▶ **QUESTIONS TO ANSWER**:
**1)** Rewrite the part of the message on electronic temperature that begins at the words "Thank you very" and ends after "numbers are non-integers.", putting "occupation values" wherever "occupation numbers" appears.
**2)** Answer these questions using the message on electronic temperature:
(a) Which two quantities did the writer compare for the hard-to-converge cases?
(b) How large was the difference between them at about 20-50 K?
(c) What distribution is offered as an example when asking about acceptable non-integer occupation numbers?

▶ **EXTRACT PROVIDED**:
=-=-=-=-=

[DFTB-Plus-User] Electronic temperature

Reinaldo Pis Diez reinaldo.pisdiez at gmail.com
Fri Sep 7 14:40:46 CEST 2012


Dear Bálint,

Thank you very much for your answer pointing out the importance of 
paying attention to the Mermin free energy when the electronic 
temperature is not zero and occupation numbers are non-integers.

Following your advice, I've compared the total energy and the Mermin 
free energy for those hard_to_converge cases I mentioned in my 
former mail. I've noted that the difference between them is a few 
tenths of eV for, say, 20-50 K. I guess this is a good result but 
now a new question arises: Can the difference between the total 
energy and the Mermin free energy be taken as a measure of the 
reliability of the results? In other words, can I state that the 
smaller the difference between the total energy and the Mermin free 
energy, the more reliable the result?

Thanks again.

Best regards,

Reinaldo

On 09/03/2012 03:35 AM, Bálint Aradi wrote:
> Dear Reinaldo,
>
>> However, a new system under study is becoming really hard to converge.
>> I'm able to achieve convergence with small electronic temperatures but
>> at the cost of having some non-integer occupation numbers. If the
>> temperature is decreased a little, then no convergence is achieved at
>> all. Thus, my question is: what limiting values are accepted for
>> non-integer occupation numbers when electron smearing or electron
>> temperature is used for scf? That is, is a distribution like 0.70-0.30,
>> for example, acceptable or not?

=-=-=-=-=

▶ **INFORMATION SUPPLIED**:
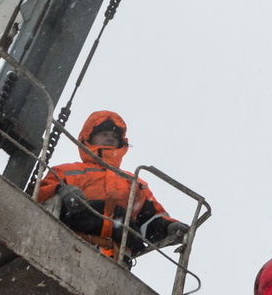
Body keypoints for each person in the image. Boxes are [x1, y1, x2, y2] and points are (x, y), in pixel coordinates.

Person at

=-=-=-=-=

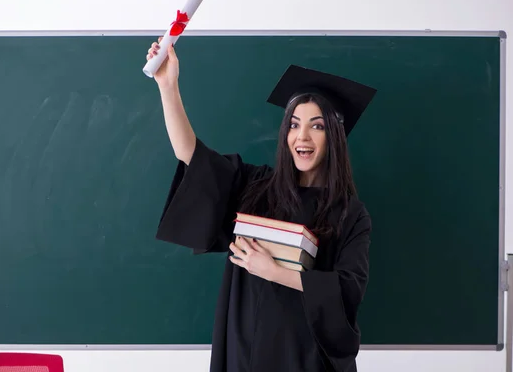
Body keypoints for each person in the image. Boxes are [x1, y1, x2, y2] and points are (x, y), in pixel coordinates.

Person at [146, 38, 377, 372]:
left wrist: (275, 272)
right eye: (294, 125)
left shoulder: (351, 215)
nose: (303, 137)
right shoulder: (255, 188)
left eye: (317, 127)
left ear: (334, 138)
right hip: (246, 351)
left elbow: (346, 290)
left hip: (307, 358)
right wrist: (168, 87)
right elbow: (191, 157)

=-=-=-=-=

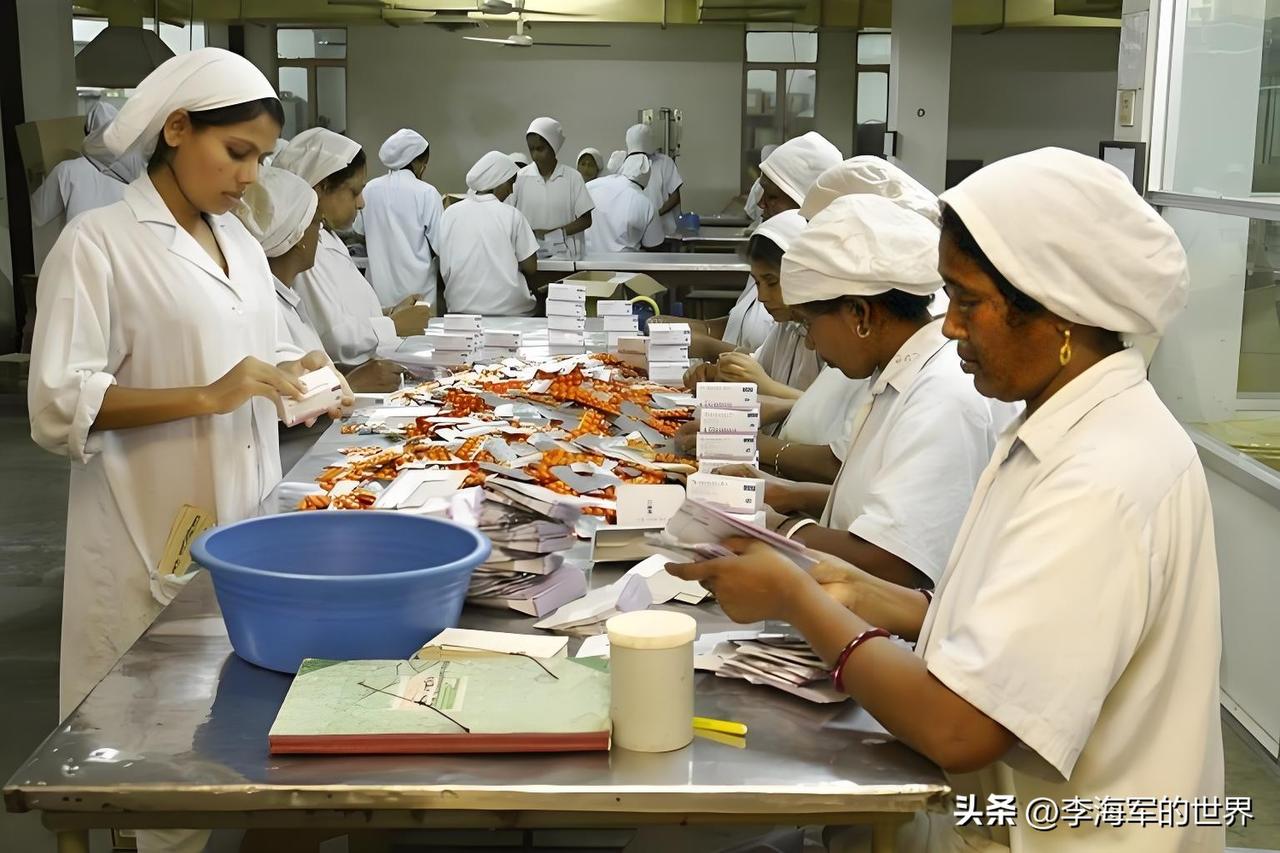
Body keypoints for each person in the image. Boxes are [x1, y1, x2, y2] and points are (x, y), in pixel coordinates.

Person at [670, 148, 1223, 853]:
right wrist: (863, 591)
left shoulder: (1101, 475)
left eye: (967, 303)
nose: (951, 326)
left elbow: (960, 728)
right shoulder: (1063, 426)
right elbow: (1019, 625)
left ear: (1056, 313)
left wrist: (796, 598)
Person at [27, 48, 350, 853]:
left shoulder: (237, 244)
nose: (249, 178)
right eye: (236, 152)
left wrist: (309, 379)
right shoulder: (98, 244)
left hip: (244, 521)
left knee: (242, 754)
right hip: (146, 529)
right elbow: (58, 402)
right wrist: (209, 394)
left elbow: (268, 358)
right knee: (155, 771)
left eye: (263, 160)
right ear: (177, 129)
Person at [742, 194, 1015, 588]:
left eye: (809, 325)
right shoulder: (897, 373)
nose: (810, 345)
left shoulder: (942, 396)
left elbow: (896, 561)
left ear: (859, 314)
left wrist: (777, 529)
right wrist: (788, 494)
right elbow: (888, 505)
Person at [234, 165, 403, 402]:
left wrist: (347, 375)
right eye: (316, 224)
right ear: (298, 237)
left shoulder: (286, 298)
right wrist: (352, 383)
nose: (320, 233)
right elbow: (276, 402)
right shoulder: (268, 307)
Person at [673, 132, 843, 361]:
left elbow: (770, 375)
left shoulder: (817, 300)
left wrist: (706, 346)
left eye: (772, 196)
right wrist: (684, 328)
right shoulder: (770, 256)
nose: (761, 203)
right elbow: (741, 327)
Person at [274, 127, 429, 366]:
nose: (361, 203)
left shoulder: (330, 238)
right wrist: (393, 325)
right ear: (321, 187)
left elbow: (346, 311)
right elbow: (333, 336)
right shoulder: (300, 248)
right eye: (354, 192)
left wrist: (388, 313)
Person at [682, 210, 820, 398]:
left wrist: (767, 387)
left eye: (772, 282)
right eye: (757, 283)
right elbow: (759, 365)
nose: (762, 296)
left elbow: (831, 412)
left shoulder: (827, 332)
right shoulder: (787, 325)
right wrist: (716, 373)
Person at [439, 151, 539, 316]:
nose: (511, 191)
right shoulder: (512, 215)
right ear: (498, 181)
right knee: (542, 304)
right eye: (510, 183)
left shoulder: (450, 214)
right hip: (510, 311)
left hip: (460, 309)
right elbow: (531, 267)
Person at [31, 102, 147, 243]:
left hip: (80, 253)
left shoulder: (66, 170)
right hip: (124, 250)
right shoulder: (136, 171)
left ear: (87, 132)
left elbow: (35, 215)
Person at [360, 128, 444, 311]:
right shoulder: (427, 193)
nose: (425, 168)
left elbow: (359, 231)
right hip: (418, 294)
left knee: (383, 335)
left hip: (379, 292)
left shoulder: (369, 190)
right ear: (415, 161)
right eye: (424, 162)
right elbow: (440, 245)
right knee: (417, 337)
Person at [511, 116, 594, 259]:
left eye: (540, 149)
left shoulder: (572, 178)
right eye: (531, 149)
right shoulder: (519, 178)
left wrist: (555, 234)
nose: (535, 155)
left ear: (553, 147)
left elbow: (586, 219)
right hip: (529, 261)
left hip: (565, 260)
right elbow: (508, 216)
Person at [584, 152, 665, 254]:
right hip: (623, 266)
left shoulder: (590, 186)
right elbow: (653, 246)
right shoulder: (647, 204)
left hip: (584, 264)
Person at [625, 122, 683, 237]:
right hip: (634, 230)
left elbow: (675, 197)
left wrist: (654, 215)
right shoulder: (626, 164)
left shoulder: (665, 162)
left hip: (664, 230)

=-=-=-=-=

▶ **YOUR WRITTEN ANSWERS**:
**1)**
Thank you very much for your answer pointing out the importance of 
paying attention to the Mermin free energy when the electronic 
temperature is not zero and occupation values are non-integers.

**2)**
(a) The total energy and the Mermin free energy.
(b) A few tenths of eV.
(c) 0.70-0.30.